ЗАДАНИЯ:
1. Перепишите фрагмент текста о памяти между словами «Память, без сомнения, есть» и «может еще справиться.» включительно, изменив «зубрения» на «заучивания».
2. Что, согласно тексту о памяти, знает тот, кто учил девочек?

::: ИСТОЧНИК :::

Память, без сомнения, есть необходимое условие всякого душевного развития. Не имея памяти, человек положительно не мог бы ни на волос развиться: он всегда вращался бы в одной и той же тесной сфере мгновенной душевной деятельности. Но сильная память не есть еще сама по себе ручательство возможности сильного душевного развития, если ее не поддерживают, с одной стороны, столь же сильные душевные работы, а с другой – иные свойства нервной системы, и именно особенная подвижность ее частиц. В таком положении сильная памятливость может оказать даже вредное влияние, загромождая человека бесчисленным числом твердо усвоенных следов, которые только мешают его слабой душевной деятельности. Отсюда вред бестолкового зубрения наизусть, которое погубило не одну молодую, еще слабую душу, заваливая ее никуда не годным материалом, с которым душа не может еще справиться.
Но вредное влияние сильной и прочной памятливости не ограничивается только детским возрастом: часто, пересматривая труды какого-нибудь ученого, приходится только жалеть, что у него была такая сильная память, при малом развитии других качеств душевной деятельности. Из сказанного здесь, конечно, ни один благоразумный человек не выведет, что сильная памятливость вообще вредна. Напротив, она есть необходимое условие гениального ума; но она же часто бывает причиною и слабого развития умственных способностей. Все дело здесь в гармонии различных качеств нервной системы и в силе душевных работ. Некоторые психологи в особой слабости усвоения хотят найти корень различия психической деятельности мужчин и женщин; но это грубая ошибка: кто учил девочек, тот знает, что они точно так же часто, как и мальчики, отличаются быстрою и сильною памятью. Скорее уже можно упрекнуть девочек в том, что они заучивают слишком твердо.
О мнемонических приемах запоминания
Вспоминая собственное имя, год, число жителей и т. п., мы не можем опираться на рассудок, и запоминание основывается здесь чисто на механической, рефлективной связи одной нервной механической привычки с другою. Так, например, заучивая первые иностранные слова, дитя инстинктивно повторяет десятки раз вслух: стол – der Tisch, земля – die Erde, отчего в голосовых и слуховых органах дитяти образуется привычная ассоциация, в которой слуховой орган и голосовой взаимно поверяют друг друга. Так же заучиваются нами, большей частью, члены новых иностранных языков: der, die, das, le, la, les и т. п. Тут уже рассудком ничего не возьмешь, а все приобретается механизмом привычки; напротив, если в такое припоминание замешается рассудок, то может только испортить дело. Заучив, например, твердо и верно употребление членов немецкого языка, мы употребляем их кстати; но стоит только нам задаться вопросом: действительно ли при таком слове стоит der или das, как придется прибегнуть к помощи лексикона. Вот почему в детстве, когда рассудок не вступил еще в полные права свои, а нервная система еще свежа и впечатлительна, иностранные языки изучаются легче, чем в зрелые годы.

::: ИСХОДНЫЕ СТРОКИ :::

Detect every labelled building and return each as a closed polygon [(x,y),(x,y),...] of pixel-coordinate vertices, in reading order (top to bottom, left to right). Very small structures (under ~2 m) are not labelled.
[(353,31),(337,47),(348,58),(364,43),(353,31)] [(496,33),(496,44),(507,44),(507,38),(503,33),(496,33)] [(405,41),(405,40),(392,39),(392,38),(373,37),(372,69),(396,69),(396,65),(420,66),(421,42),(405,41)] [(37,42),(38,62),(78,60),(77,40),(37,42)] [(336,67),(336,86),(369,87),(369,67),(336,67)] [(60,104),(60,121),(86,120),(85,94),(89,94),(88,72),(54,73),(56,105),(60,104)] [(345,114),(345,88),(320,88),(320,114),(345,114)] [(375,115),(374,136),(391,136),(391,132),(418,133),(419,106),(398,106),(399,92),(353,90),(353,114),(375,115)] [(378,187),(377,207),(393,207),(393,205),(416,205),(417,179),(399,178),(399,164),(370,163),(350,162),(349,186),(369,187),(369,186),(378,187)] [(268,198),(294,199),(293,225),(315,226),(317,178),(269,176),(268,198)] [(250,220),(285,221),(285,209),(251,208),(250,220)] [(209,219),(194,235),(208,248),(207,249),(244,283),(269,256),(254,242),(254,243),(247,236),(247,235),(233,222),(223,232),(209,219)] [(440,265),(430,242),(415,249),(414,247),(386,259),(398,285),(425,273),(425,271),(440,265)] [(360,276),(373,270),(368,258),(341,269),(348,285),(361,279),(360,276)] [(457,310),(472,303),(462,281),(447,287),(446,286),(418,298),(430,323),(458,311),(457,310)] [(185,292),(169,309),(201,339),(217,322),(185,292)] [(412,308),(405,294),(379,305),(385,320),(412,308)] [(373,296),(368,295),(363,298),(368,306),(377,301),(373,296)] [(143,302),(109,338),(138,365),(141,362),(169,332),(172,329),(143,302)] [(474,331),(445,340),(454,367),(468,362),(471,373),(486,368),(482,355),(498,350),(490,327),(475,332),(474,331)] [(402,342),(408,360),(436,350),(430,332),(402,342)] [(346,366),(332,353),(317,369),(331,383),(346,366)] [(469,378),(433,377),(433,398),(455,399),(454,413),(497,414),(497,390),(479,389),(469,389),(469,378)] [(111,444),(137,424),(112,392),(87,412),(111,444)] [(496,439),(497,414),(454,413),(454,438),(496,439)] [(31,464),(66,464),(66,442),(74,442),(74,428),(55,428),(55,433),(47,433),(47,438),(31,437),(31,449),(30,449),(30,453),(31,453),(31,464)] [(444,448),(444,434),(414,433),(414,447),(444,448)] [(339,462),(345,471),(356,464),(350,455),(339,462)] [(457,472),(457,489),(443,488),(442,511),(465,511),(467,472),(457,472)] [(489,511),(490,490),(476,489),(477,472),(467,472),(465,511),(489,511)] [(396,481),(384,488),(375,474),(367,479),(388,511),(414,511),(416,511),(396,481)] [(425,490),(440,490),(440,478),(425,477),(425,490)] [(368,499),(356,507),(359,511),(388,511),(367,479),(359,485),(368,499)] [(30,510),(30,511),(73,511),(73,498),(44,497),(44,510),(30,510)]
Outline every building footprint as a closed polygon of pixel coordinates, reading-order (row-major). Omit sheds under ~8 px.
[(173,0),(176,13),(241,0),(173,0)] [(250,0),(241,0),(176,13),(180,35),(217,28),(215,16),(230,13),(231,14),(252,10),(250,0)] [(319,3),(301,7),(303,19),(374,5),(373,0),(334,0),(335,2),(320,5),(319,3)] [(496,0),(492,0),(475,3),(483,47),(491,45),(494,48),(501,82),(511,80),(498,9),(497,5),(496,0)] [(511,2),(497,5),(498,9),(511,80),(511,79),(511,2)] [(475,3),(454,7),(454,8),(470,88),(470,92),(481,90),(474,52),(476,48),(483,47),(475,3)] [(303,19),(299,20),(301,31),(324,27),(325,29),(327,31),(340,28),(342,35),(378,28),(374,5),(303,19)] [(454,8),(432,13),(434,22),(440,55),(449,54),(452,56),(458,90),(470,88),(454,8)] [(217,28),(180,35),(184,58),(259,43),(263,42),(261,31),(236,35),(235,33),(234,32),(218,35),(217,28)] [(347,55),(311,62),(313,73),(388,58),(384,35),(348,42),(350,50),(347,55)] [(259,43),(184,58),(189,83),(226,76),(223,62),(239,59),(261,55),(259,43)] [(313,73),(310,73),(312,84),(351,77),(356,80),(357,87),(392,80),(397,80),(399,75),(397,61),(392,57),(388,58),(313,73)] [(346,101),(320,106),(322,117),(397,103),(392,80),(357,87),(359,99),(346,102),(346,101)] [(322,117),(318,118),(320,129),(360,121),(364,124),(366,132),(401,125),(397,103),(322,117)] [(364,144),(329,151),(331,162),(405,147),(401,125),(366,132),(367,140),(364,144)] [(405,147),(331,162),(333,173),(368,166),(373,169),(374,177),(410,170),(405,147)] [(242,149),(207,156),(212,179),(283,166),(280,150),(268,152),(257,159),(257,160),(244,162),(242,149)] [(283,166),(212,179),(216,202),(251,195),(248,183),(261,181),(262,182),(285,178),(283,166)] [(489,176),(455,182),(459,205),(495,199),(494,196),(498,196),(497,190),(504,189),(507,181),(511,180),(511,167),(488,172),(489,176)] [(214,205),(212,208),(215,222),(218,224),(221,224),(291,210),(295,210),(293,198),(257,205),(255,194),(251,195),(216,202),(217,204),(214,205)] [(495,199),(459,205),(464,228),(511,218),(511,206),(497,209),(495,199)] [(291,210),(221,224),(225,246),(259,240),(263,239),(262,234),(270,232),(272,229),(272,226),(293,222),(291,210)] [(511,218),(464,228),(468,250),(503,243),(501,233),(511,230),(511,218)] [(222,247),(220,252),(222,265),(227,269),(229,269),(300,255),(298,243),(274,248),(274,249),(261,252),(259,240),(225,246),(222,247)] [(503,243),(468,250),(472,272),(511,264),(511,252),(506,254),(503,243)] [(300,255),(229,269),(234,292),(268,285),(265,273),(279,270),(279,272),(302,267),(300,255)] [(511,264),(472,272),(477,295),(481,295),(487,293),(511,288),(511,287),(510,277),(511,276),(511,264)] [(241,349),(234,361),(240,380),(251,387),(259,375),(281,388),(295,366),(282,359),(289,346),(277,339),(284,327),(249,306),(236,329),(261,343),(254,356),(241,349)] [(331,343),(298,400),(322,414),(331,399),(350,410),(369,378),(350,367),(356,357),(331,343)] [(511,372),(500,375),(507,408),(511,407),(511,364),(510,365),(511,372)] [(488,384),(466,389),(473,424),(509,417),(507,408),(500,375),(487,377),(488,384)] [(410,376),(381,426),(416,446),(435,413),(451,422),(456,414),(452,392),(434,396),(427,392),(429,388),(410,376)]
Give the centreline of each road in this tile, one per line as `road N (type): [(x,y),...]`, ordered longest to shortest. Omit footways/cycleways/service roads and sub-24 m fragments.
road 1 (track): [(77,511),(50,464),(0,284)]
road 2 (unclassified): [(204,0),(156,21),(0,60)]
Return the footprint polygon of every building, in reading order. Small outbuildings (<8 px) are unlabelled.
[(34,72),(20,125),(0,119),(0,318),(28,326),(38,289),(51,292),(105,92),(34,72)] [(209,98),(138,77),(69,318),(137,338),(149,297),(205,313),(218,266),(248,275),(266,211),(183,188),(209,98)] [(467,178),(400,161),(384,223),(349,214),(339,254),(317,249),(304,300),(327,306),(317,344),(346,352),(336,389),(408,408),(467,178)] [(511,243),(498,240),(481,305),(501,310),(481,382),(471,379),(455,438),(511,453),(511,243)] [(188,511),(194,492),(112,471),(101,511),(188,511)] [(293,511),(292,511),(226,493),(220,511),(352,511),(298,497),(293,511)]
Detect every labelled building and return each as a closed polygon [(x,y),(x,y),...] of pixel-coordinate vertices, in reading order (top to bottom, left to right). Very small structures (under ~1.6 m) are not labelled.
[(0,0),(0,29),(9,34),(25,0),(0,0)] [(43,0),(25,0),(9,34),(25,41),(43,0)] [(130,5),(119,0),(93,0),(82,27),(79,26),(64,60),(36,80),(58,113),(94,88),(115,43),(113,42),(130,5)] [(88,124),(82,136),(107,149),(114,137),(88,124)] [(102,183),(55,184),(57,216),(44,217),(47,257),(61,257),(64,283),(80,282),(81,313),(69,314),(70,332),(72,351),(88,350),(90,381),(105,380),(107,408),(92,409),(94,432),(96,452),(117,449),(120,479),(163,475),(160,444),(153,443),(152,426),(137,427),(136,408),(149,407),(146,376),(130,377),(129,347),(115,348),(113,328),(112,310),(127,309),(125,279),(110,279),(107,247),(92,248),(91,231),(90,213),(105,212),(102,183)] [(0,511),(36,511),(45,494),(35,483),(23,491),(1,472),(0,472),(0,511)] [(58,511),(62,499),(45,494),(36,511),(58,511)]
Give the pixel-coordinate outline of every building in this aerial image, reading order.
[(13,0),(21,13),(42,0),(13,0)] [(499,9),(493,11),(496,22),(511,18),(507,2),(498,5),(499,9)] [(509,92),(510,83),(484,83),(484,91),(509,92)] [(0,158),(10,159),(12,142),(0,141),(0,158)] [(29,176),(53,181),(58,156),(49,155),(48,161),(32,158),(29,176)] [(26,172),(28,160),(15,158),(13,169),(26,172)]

:::

ОТВЕТЫ:
1.
Память, без сомнения, есть необходимое условие всякого душевного развития. Не имея памяти, человек положительно не мог бы ни на волос развиться: он всегда вращался бы в одной и той же тесной сфере мгновенной душевной деятельности. Но сильная память не есть еще сама по себе ручательство возможности сильного душевного развития, если ее не поддерживают, с одной стороны, столь же сильные душевные работы, а с другой – иные свойства нервной системы, и именно особенная подвижность ее частиц. В таком положении сильная памятливость может оказать даже вредное влияние, загромождая человека бесчисленным числом твердо усвоенных следов, которые только мешают его слабой душевной деятельности. Отсюда вред бестолкового заучивания наизусть, которое погубило не одну молодую, еще слабую душу, заваливая ее никуда не годным материалом, с которым душа не может еще справиться.

2. Девочки так же часто, как и мальчики, отличаются быстрой и сильной памятью.